Material to process |
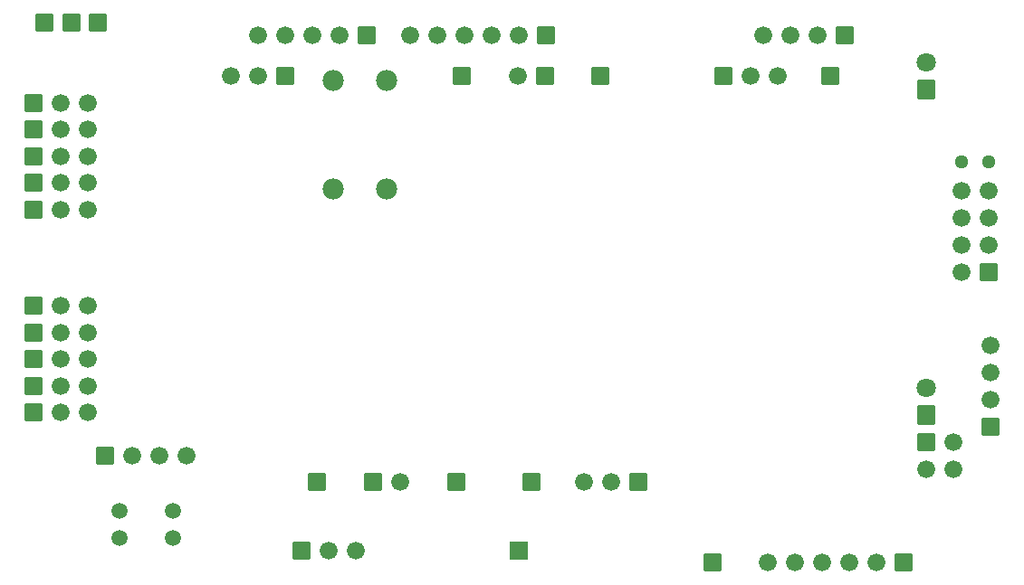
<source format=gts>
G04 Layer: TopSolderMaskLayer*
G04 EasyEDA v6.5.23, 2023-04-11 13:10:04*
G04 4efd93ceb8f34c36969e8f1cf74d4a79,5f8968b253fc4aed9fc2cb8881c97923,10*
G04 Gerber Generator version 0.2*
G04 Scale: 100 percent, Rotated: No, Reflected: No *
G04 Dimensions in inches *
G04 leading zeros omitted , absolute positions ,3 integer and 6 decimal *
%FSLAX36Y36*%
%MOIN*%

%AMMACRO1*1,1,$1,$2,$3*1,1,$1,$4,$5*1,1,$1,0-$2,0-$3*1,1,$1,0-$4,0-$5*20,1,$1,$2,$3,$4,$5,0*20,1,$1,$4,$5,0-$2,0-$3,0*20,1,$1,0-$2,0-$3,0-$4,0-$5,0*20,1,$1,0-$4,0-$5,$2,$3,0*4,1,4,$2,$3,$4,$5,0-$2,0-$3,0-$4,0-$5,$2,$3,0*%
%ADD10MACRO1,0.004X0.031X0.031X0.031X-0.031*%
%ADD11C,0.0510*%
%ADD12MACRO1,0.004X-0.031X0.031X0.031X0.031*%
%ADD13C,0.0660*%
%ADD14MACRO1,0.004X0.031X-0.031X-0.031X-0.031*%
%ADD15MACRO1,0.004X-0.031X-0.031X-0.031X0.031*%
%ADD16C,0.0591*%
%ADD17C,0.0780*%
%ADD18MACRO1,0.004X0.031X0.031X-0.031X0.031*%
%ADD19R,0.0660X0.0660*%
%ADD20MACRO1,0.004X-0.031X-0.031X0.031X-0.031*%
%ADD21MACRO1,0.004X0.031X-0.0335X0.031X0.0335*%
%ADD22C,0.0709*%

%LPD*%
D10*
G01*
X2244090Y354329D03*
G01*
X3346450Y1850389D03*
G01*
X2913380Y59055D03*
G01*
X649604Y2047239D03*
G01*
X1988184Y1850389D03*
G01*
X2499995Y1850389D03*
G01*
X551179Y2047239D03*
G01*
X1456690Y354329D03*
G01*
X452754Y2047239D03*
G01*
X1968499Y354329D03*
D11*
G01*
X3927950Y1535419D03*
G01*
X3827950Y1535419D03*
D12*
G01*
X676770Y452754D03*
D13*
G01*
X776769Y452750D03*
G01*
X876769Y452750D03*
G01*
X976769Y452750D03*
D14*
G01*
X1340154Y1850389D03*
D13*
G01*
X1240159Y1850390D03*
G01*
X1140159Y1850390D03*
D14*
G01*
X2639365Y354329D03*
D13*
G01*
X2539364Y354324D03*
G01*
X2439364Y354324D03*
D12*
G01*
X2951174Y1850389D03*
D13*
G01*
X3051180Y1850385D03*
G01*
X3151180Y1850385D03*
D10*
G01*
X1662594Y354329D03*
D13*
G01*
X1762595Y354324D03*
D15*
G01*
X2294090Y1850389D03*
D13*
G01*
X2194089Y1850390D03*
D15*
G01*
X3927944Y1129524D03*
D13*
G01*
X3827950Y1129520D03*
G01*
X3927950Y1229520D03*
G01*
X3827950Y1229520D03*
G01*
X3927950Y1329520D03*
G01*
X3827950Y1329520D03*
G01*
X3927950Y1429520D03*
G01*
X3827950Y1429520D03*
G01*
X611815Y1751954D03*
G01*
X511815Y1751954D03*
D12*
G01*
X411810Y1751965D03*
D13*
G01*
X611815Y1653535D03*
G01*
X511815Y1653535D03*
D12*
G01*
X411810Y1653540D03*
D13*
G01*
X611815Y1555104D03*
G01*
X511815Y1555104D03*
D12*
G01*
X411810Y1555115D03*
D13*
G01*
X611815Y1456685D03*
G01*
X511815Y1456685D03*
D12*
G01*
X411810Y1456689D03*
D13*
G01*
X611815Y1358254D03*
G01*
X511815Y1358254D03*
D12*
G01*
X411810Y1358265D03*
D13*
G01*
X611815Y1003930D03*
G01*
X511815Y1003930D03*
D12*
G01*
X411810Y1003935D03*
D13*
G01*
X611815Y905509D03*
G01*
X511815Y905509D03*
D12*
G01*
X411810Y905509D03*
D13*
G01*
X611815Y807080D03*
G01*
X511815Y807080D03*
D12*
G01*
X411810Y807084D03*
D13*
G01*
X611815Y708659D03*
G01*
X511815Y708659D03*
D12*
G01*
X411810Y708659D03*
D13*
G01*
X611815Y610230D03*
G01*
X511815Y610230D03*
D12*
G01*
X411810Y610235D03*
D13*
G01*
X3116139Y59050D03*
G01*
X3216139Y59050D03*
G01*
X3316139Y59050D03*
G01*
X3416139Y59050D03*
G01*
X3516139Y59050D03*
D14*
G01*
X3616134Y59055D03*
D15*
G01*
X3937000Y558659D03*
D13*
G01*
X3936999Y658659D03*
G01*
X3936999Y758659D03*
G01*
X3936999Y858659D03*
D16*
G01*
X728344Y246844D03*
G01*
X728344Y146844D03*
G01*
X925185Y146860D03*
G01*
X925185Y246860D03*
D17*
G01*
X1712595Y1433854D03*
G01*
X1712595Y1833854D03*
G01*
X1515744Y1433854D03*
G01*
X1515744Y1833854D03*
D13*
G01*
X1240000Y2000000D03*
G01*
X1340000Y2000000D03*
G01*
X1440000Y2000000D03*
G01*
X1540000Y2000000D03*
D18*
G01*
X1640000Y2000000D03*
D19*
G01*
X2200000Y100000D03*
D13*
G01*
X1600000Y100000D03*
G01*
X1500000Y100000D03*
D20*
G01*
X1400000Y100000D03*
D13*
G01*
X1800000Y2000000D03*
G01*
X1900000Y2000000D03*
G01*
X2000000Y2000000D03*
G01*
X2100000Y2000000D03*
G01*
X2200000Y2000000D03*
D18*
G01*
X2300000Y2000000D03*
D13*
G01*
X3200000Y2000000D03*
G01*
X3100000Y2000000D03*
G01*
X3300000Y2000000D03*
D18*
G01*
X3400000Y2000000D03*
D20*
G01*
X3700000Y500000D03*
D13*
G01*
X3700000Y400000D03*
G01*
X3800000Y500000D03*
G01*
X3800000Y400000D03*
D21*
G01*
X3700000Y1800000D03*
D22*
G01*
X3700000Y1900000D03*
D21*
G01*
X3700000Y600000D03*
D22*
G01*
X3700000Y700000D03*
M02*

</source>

Problem | Set down exactly the lines beginning at the one that holds "X3100000Y2000000D03*" and ending with the last line of the data.

Response |
X3100000Y2000000D03*
G01*
X3300000Y2000000D03*
D18*
G01*
X3400000Y2000000D03*
D20*
G01*
X3700000Y500000D03*
D13*
G01*
X3700000Y400000D03*
G01*
X3800000Y500000D03*
G01*
X3800000Y400000D03*
D21*
G01*
X3700000Y1800000D03*
D22*
G01*
X3700000Y1900000D03*
D21*
G01*
X3700000Y600000D03*
D22*
G01*
X3700000Y700000D03*
M02*

</source>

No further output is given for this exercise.